Navigation

Update on September 2011 Activities

October 14, 2011 Syndicate content

[Download PDF]

Late Breaking News


Constitutional Convention

On October 8-10, 2011, 130 representatives from 64 HathiTrust partner institutions, including library directors, chief information officers, and senior library administrators, gathered in Washington D.C. for an unprecedented “Constitutional Convention” to reflect on the accomplishments of HathiTrust since its launch in 2008, and determine directions and priorities for the partnership in its next phase. The business portion of the meeting consisted of deliberations and voting on 7 ballot initiatives presented by partner delegations prior to the convention. The final proposals and outcomes are available at http://www.hathitrust.org/constitutional_convention2011. A large portion of the Convention was also spent in general discussions on a variety of topics including the new pricing model for partner institutions, lawful uses of library-owned materials, and international cooperation. A more complete report on the Convention, its outcomes, and what they mean for the partnership, is forthcoming. The following presentations from the Convention are available on the HathiTrust website:

  • Opening remarks (view text or presentation): John Wilkin, Executive Director, HathiTrust
  • Report on HathiTrust 3-year review and Q&A (view presentation): Ed Van Gemert and Trisha Cruse, HathiTrust Strategic Advisory Board

University of Miami Joins HathiTrust

The University of Miami announced membership in HathiTrust in early October. We are very pleased to welcome Miami to the partnership.

HathiTrust Mobile

Following a soft release in August, HathiTrust is pleased to formally announce its new mobile interface (visit http://m.hathitrust.org). The interface offers mobile-friendly access to key functionality including searching the HathiTrust catalog and reading HathiTrust “Full view” texts. Users from HathiTrust partner institutions can download texts in PDF or ePub format. Since the mobile interface is web-based, it works on all platforms, and may be viewed either from mobile devices or from desktops and laptops. The interface has special functionality for tablets where there are two ways to read texts: either in the vertical scrolling format, or in a horizontal flip format. Please give the new mobile interface a try and don’t hesitate to send your comments and feedback!

Top News


Author's Guild Lawsuit

On September 12, the Author's Guild, the Australian Society of Authors, the Union Des Écrivaines et des Écrivains Québécois (UNEQ), and eight individual authors filed a lawsuit against HathiTrust, the University of Michigan, the University of California, the University of Wisconsin, Indiana University, and Cornell University for copyright infringement. The suit was updated on October 8. We believe this is a misguided and unnecessary lawsuit. A full statement by HathiTrust is available online, and links to statements by the University of Michigan and analysis from a variety of sources are available at http://www.hathitrust.org/authors_guild_lawsuit_information.

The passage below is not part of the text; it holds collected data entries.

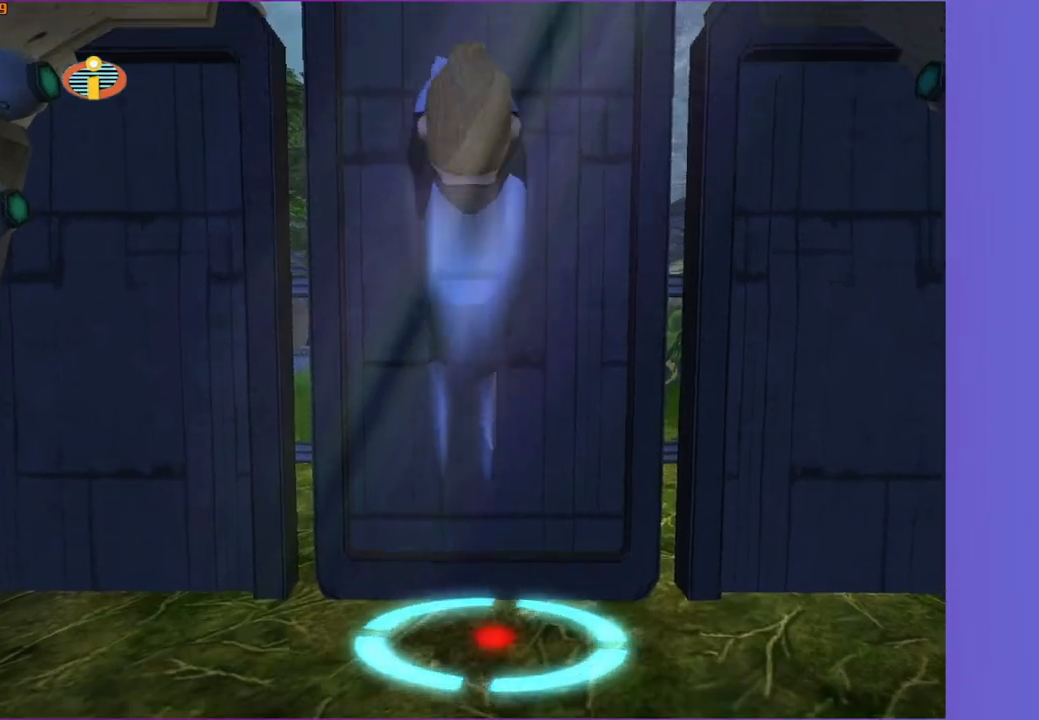
{"buttons": ["R1"], "left_stick": "up", "right_stick": "center", "events": [[133, "X", "down"], [267, "X", "up"]]}
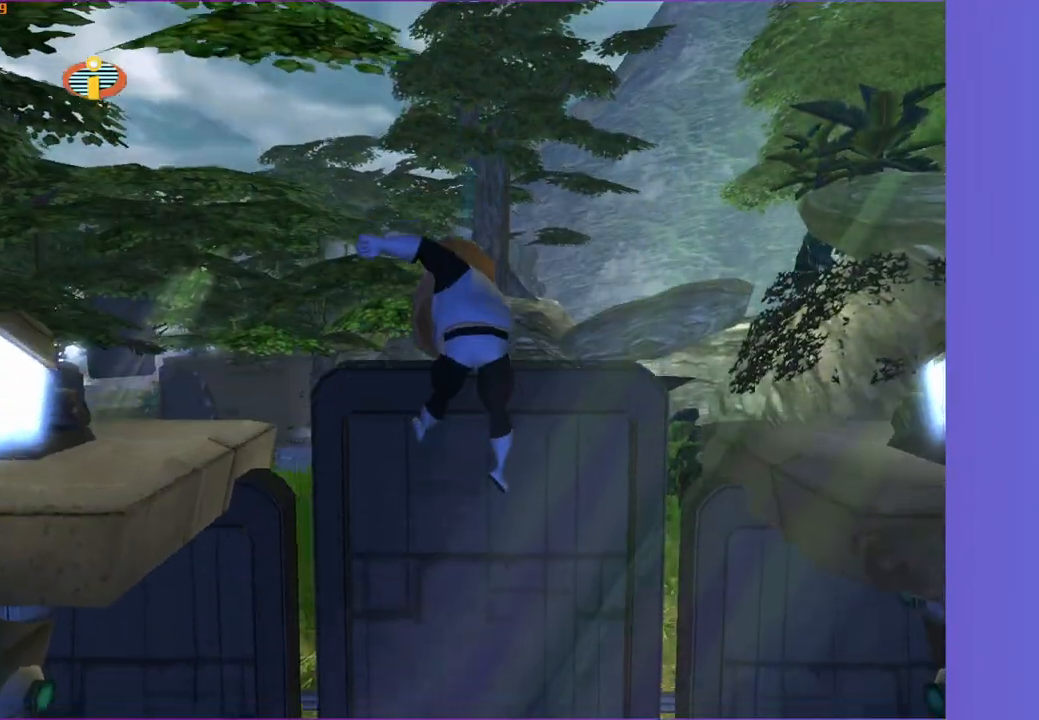
{"buttons": ["A", "R1"], "left_stick": "center", "right_stick": "center", "events": [[17, "left_stick", "center"], [400, "A", "down"]]}
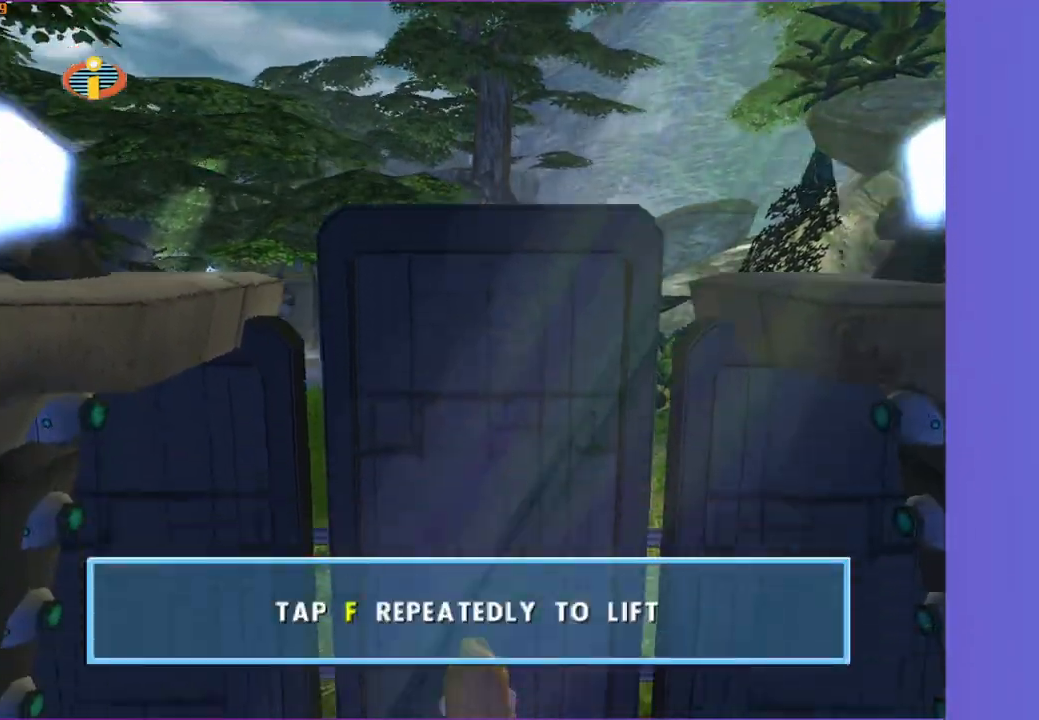
{"buttons": ["A", "R1"], "left_stick": "center", "right_stick": "center", "events": [[17, "A", "up"], [83, "left_stick", "up"], [317, "left_stick", "center"], [383, "A", "down"]]}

Requirements for New Partners

Beginning January 1, 2012, partners joining HathiTrust will need to provide information about their library holdings at the time of joining. The holdings data will be used for partner fee calculations and to offer access on a limited basis to in-copyright materials (see the Holdings Database update in the July newsletter for details). Partners must be configured with Shibboleth for their users to authenticate for partner services in HathiTrust. 

Ingest


Local Digitization Ingest

University of Michigan staff continued work with several partner institutions on ingest of locally-digitized materials, including Northwestern University, Universidad Complutense de Madrid, the University of Florida, the University of Iowa, the University of North Carolina-Chapel Hill, the University of Pittsburgh, and the University of Utah.

Working Groups


User Experience Advisory Group

The UX Advisory Group compiled and discussed a list of possible interface features and improvements that have been requested by users and staff at partner institutions. Three improvements were identified as high priority and will be ongoing topics of discussion until solutions are reached which can be passed to the University of Michigan development team. The improvements are:

  • Redesigning the page turner “landing page” for Limited (search-only) items to better communicate available options
  • Revising PDF download link labels in page turner to better communicate when a full PDF is available without login
  • Adding explicit page numbers or page status to page turner interface

User Support Working Group

The following is a summary of the issues received by the User Support Working Group in September.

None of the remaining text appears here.